A court on the East Coast has ruled on a case involving disclosure of patient information in a way that could impact how Iowa doctors and hospitals do business. At issue were the applicability of different statutes of limitations to statements made by the physician about the patient without the patient's consent and the propriety of a private cause of action under the Health Insurance Portability and Accountability Act.
The plaintiff filed a complaint in a New Jersey court after the defendant physician revealed to a third party that the plaintiff was HIV-positive. During an emergency consultation related to the plaintiff's kidney failure, the doctor, a certified nephrologist, discussed the plaintiff's condition. HIPAA does not support private rights of action, but a HIPAA violation may be enough to support a tort claim under common law.

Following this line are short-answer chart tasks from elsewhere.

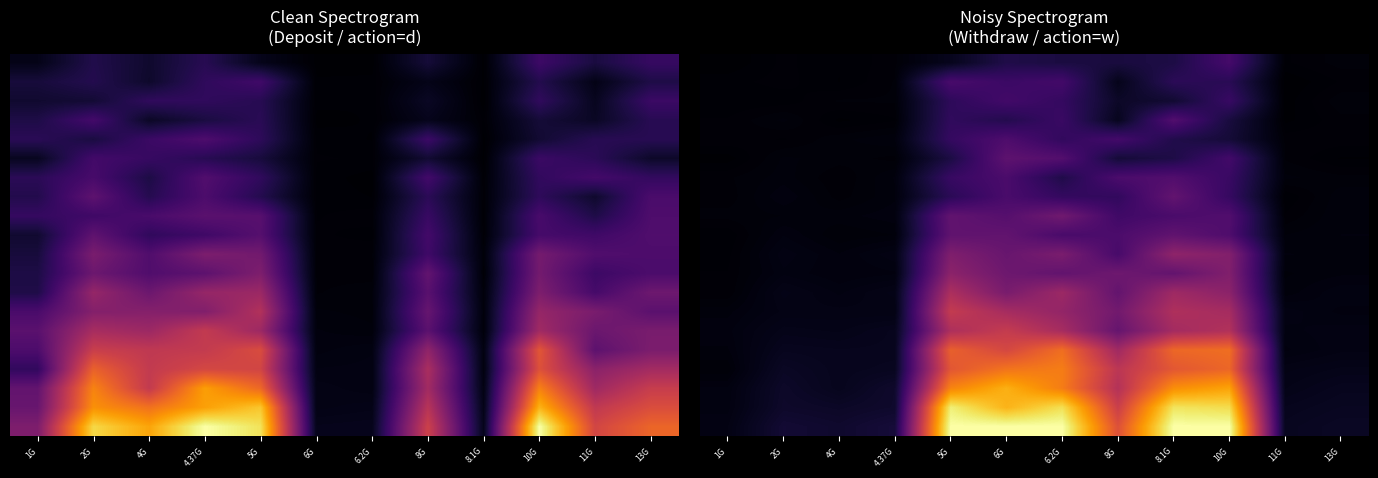

What is the spread (max minus min) of values at 8.1G?

0.9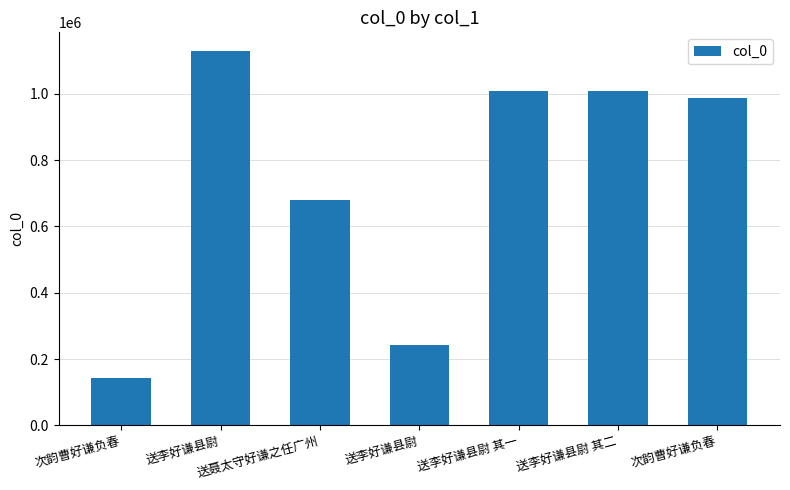

Which has a higher value, 次韵曹好谦负春 or 送李好谦县尉 其二?

送李好谦县尉 其二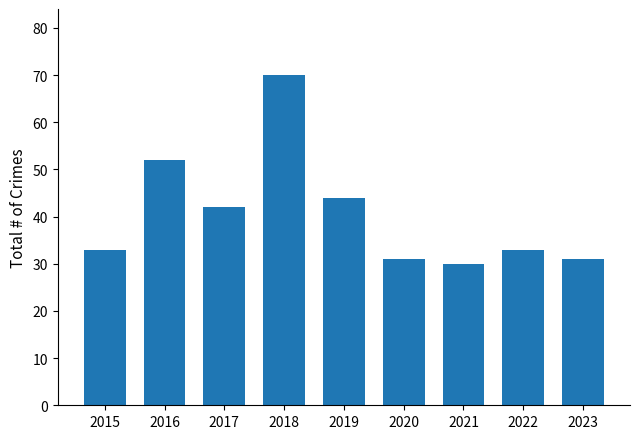

Does the chart contain stacked bars?

No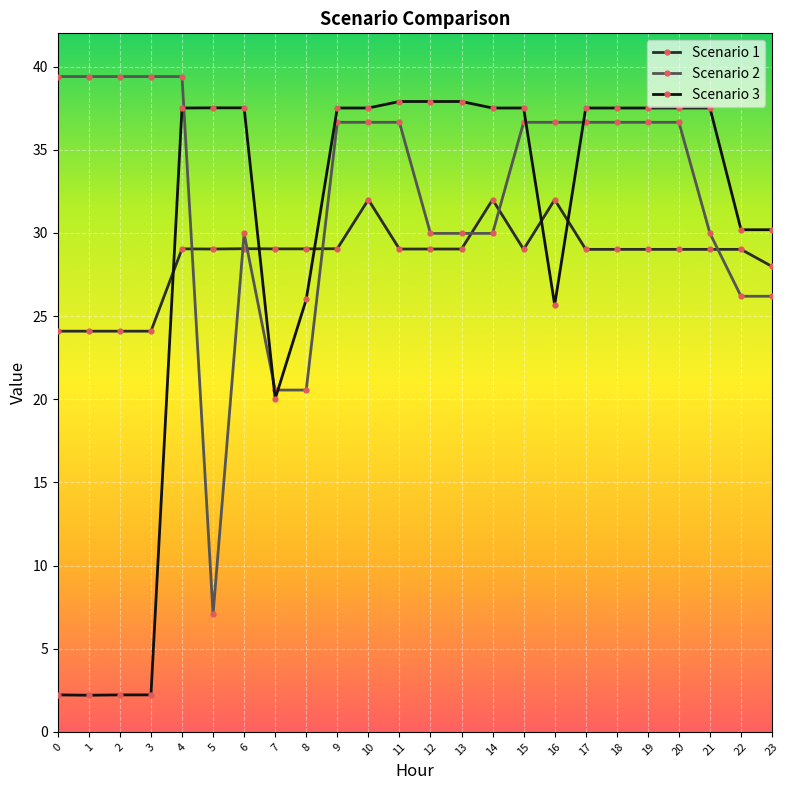

Where do Scenario 2 and Scenario 3 first cross each other?

4 and 5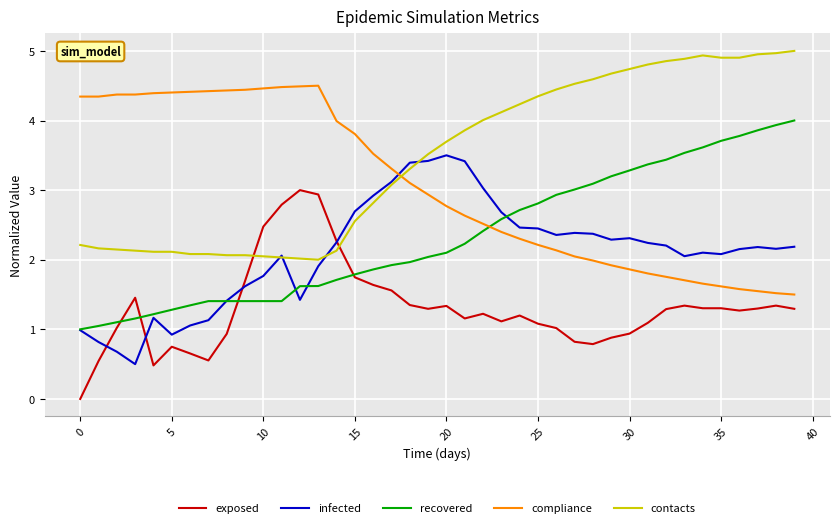

Rank the series by their maximum value, from highest to lowest.

contacts, compliance, recovered, infected, exposed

The plaintiff also claimed that his privacy rights were violated, regardless of the reach and limits of HIPAA, and that the disclosure constituted malpractice. The defendant doctor and hospital filed a motion to dismiss arguing that the one-year statute of limitations applicable to defamation claims should apply to the plaintiff's claims. The plaintiff replied that all three counts of the complaint should be subject to the personal injury statute of limitations, which is two years.
The court agreed with the plaintiff and allowed the case to proceed. According to the court, the doctor's disclosures could constitute a deviation from the required standard of care and may therefore support a personal injury claim due to medical malpractice. In a case where an individual suffers harm due to the negligence of a doctor or hospital, he or she may be entitled to recover for damages. An attorney with experience handling medical professional negligence cases will usually obtain the testimony of one or more medical experts in order to demonstrate the failure to exhibit the requisite standard of care.